• [INPUT]:

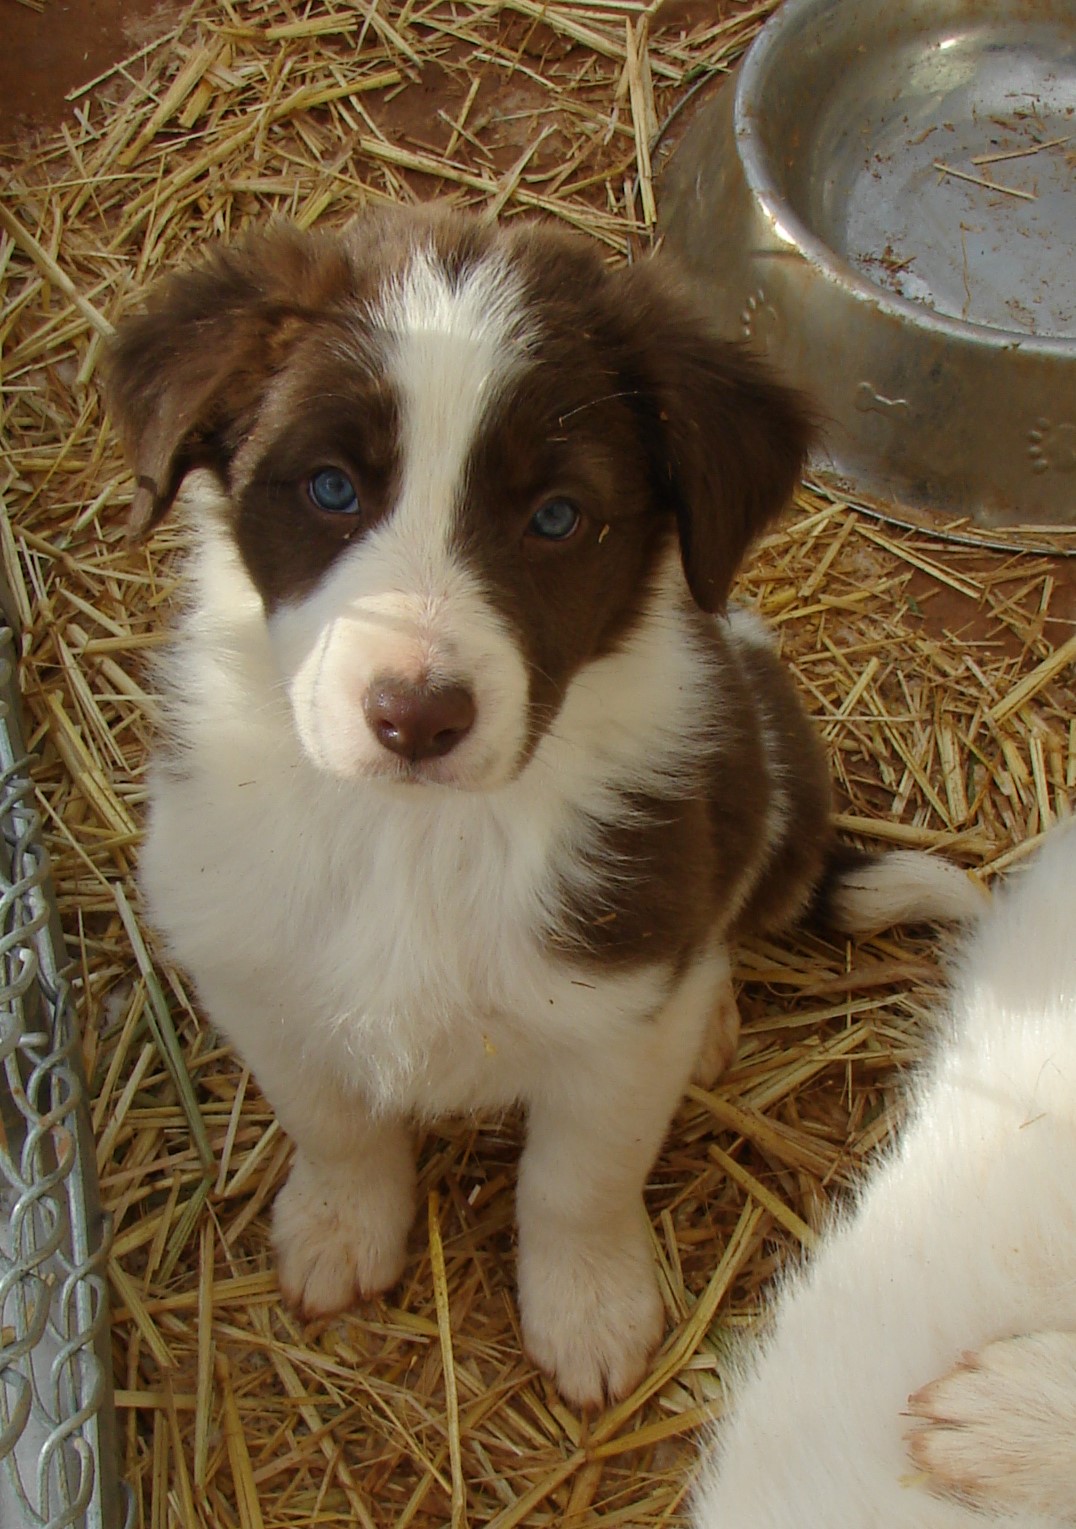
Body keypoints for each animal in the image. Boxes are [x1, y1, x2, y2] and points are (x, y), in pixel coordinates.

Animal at [109, 203, 984, 1406]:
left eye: (558, 517)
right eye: (330, 488)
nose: (416, 717)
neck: (416, 837)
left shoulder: (617, 1002)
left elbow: (578, 1179)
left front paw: (590, 1310)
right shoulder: (257, 966)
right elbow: (333, 1121)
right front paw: (339, 1227)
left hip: (762, 768)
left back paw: (712, 1017)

• [HOW TO COMPLETE THIS TASK]:
Return the preceding entries exactly, each word as given, but leave out any picture.

• [WRITTEN REPLY]:
Body keypoints for each animal in the image. Boxes are [x1, y1, x2, y2] and points are (x, y), in pixel coordinates.

Animal at [109, 203, 984, 1406]:
left eye: (558, 517)
right eye: (330, 488)
nose: (416, 717)
neck: (416, 837)
left shoulder: (617, 1002)
left elbow: (578, 1179)
left front paw: (590, 1310)
right shoulder: (257, 966)
right elbow: (333, 1121)
right front paw: (339, 1227)
left hip: (762, 768)
left back paw: (712, 1017)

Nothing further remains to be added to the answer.